Her lips twitched and she took his hand. “You sound very French right now.”

“What do you mean?”

“Thiz.” She stressed the “z” sound he’d used in place of the “s”.

“This.”

“You’re still saying ‘thiz’.”

He rolled his eyes, then lifted their linked hands and kissed her knuckles. “Come. It’s cold out here.”

“You go. I’m staying.”

“Staying here?”

“I don’t trust Seamus. He gave in too easily. He’s probably going to come back and try again.”

“You cannot stay here.”

“Why not?”

“It isn’t safe.”

“Do you really think that Seamus will kill me? There’s a big leap from grave-robbing to murder. He doesn’t strike me as stupid, and it would be stupid to kill me, because people would definitely ask questions.”

“I don’t think Seamus will kill you. And I don’t think he’ll come back.”

“Then why are you worried?”

“Melissa.” Tristan cupped her hips, pulling her against him. “The ghosts were watching you.”

A shiver danced down her spine. “Okay, that is a bit creepy.”

“Seamus must have been able to see them reacting to you.”

“So what does it mean that they were watching me?”

“I’m not sure, but once you walked in there, they all looked at you. That’s when he stopped and gave up.”

“I thought my inspiring speech had convinced him to do the right thing.”


I
was inspired.”

“Thank you.” Melissa rose up on tiptoe and placed a soft kiss on Tristan’s cheek. “But I have to stay.” She squeezed Tristan’s hand as she pulled back. “I’ll be fine. Even better if you bring me tea and breakfast in the morning.”

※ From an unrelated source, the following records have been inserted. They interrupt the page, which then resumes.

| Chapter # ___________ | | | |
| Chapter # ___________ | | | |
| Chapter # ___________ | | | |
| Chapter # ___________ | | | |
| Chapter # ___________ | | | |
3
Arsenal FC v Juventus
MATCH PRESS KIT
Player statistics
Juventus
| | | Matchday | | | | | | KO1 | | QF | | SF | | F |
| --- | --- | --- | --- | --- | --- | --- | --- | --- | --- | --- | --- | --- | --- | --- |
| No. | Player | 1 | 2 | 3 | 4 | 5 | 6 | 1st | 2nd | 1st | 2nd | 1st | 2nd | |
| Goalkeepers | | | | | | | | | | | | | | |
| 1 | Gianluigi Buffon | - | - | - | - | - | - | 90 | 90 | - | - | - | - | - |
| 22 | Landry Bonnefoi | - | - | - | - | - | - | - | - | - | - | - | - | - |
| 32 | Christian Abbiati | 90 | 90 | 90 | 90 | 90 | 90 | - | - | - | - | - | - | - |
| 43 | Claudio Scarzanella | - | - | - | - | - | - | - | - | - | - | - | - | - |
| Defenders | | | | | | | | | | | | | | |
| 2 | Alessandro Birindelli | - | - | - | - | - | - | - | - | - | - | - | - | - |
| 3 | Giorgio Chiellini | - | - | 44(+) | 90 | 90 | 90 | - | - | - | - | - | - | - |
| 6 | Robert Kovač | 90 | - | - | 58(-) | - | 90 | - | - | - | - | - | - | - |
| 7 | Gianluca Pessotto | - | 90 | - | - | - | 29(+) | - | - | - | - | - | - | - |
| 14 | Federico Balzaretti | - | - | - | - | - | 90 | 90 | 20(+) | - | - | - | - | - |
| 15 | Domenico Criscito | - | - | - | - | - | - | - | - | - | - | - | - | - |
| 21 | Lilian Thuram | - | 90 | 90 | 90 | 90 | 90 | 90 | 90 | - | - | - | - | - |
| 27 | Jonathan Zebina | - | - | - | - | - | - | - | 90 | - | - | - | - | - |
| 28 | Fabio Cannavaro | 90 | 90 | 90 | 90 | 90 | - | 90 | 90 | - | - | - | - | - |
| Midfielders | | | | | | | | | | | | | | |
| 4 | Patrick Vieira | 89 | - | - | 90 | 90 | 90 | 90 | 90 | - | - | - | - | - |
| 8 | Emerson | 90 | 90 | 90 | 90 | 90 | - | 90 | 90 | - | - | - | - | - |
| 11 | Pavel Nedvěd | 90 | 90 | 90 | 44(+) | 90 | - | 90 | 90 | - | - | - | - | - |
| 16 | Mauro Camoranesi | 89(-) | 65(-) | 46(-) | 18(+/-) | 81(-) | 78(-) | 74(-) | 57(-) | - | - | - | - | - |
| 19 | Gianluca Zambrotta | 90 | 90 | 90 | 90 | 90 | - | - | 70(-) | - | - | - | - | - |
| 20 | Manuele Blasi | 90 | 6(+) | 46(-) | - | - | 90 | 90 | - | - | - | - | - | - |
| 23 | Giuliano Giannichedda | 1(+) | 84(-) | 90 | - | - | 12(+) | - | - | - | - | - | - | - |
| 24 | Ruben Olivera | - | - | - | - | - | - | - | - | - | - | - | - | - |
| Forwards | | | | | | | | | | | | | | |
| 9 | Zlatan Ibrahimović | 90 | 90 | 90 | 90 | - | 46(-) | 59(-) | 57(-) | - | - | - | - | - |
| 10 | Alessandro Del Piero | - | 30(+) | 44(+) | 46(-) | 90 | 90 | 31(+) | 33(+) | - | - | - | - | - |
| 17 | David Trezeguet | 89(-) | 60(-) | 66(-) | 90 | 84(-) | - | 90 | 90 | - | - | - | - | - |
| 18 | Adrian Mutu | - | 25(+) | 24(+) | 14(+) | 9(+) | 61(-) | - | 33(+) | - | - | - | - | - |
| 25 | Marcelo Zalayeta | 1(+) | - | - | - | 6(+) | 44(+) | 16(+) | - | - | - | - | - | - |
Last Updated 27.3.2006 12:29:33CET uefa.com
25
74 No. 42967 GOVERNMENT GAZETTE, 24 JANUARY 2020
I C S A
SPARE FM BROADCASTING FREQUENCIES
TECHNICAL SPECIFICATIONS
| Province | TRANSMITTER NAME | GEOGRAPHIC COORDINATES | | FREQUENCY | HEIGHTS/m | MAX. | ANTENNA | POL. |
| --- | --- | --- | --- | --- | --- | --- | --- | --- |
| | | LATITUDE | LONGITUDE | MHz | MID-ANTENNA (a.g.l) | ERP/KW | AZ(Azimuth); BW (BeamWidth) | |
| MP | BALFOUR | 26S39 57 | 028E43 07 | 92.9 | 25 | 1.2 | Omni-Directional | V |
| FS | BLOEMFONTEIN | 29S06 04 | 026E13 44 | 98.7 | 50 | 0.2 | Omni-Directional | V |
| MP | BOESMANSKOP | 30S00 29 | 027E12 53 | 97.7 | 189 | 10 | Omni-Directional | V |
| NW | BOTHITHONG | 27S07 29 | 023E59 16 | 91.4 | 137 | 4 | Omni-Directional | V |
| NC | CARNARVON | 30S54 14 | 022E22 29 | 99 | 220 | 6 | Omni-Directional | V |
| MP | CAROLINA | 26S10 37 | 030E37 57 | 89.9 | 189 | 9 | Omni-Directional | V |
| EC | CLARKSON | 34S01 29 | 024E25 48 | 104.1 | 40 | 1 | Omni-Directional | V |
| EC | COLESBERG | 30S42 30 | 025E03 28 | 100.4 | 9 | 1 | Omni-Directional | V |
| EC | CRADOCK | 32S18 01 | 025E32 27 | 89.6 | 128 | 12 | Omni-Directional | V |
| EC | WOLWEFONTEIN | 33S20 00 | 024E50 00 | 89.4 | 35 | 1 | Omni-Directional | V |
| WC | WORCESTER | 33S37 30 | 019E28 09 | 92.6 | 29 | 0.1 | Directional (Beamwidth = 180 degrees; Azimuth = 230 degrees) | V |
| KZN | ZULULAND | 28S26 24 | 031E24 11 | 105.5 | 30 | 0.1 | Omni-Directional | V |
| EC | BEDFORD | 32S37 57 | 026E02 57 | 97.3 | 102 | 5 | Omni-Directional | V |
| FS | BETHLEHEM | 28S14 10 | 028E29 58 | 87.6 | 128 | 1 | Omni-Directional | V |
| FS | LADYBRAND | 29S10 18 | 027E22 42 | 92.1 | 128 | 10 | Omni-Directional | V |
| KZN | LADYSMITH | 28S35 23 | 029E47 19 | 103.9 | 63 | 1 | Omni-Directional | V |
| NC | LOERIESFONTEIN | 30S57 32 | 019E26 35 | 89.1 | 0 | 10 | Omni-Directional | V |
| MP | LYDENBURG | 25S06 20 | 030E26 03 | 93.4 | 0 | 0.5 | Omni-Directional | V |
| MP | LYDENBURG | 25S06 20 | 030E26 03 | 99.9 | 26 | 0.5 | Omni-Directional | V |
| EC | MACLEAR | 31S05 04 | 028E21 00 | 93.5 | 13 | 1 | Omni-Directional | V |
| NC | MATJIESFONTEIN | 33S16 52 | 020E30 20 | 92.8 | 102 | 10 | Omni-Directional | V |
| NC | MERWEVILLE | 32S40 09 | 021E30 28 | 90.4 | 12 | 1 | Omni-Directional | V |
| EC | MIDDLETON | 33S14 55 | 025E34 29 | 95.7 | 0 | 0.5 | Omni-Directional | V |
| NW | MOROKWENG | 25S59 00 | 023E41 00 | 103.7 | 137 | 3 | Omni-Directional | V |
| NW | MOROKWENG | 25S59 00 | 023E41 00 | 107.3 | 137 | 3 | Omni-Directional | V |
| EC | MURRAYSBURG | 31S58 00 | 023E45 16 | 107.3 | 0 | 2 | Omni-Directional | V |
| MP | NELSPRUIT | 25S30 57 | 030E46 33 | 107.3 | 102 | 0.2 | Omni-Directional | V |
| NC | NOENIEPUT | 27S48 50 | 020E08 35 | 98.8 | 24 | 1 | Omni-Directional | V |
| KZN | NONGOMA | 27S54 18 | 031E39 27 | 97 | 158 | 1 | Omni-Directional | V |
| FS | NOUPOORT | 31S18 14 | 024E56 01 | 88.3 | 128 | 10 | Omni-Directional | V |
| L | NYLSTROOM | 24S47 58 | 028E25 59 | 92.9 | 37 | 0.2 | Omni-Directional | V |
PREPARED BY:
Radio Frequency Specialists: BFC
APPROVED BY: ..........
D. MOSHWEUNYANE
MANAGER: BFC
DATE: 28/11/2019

“Is that all I am to you? Food provider?” He was frowning, but his eyes sparkled with laughter.

“Well, your cooking is better than sex.”

Before he could grab her and convince her that finding a bed was more important than watching over the graveyard, she turned her back on Tristan and went in search of a place to camp out.

There was a stone bench, half-covered by ivy, against the side of the church. She cleared off the top with the butt of her torch, then used her arm to sweep away the beaded water drops. It was still cold and damp when she sat down, but it was better than sitting in the mud.